Affrontando il concetto di “ideologia” da una prospettiva semiotica, Ugo Volli insiste fin da subito sulla necessità di evitare le idées reçues che circondano il termine. Per farlo, propone una riflessione preliminare sul modo in cui la semiotica affronta i concetti culturali: anche “ideologia”, come ogni altro termine studiato dalla disciplina, è un’unità culturale, e dunque un segno, secondo la definizione del Trattato di semiotica generale di Umberto Eco.
Ciò implica, osserva Volli, che il significato non è mai direttamente accessibile: si tratta di una “posizione nello spazio semantico astratto di una certa cultura”, e non di un contenuto stabile. Nella ricerca semiotica, ciò che si incontra non è mai un significato “puro”, ma altri segni che lo riformulano. Questi segni, che riformulano il significante per esplicitarne il senso percepito, sono definiti “interpretanti”, nel senso peirceano del termine (Peirce 1931).
Da questo punto di vista, ogni significato è sempre una costruzione dinamica e relativa, legata a una rete di opposizioni e somiglianze culturali: quelle percepite internamente dalla cultura stessa (emic), secondo Harris (1976), e quelle descritte dal metalinguaggio della semiotica (etic).
In questa cornice, il concetto di “ideologia” appare come un caso esemplare di ciò che Volli chiama “deriva semantica”: un fenomeno per cui il senso di un termine cambia, si biforca, si trasforma — spesso anche rovesciandosi nel proprio contrario — nel corso del tempo e all’interno di differenti contesti.

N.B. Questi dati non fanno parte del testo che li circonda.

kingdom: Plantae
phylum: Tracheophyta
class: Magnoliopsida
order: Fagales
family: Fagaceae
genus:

Non si tratta di semplici slittamenti lineari, ma di trasformazioni complesse, talvolta casuali, altre volte motivate da dinamiche sociali, linguistiche, retoriche.
Un esempio evocato da Volli è quello dei falsi amici linguistici: parole come “virtù” e virtus, “religione” e religio, che presentano una continuità fonica o grafica, ma che hanno subito trasformazioni profonde del loro significato nel tempo. A livello sincronico sembrano equivalenti, ma la loro significazione culturale è ormai profondamente diversa.
La conseguenza, dal punto di vista semiotico, è che la dimensione diacronica del significato tende a diventare opaca. La società, sottolinea Volli, perde spesso la memoria delle trasformazioni che hanno portato a un certo stato semantico, oscurando così la propria storia concettuale. Anche chi, come Ermogene nel Cratilo, o la Bibbia (Genesi 2:19), crede in un’origine motivata e trasparente dei nomi, deve infine confrontarsi con la forza trasformativa del tempo e con l’asincronia che separa l’evoluzione del piano dell’espressione da quella del contenuto.
Riferimento bibliografico: Ugo Volli, Avventure semantiche dell’ideologia: dalla teoria delle idee ai movimenti identitari, in Interrogare il senso. Verso una semiotica critica, Nomos Edizioni, 2024.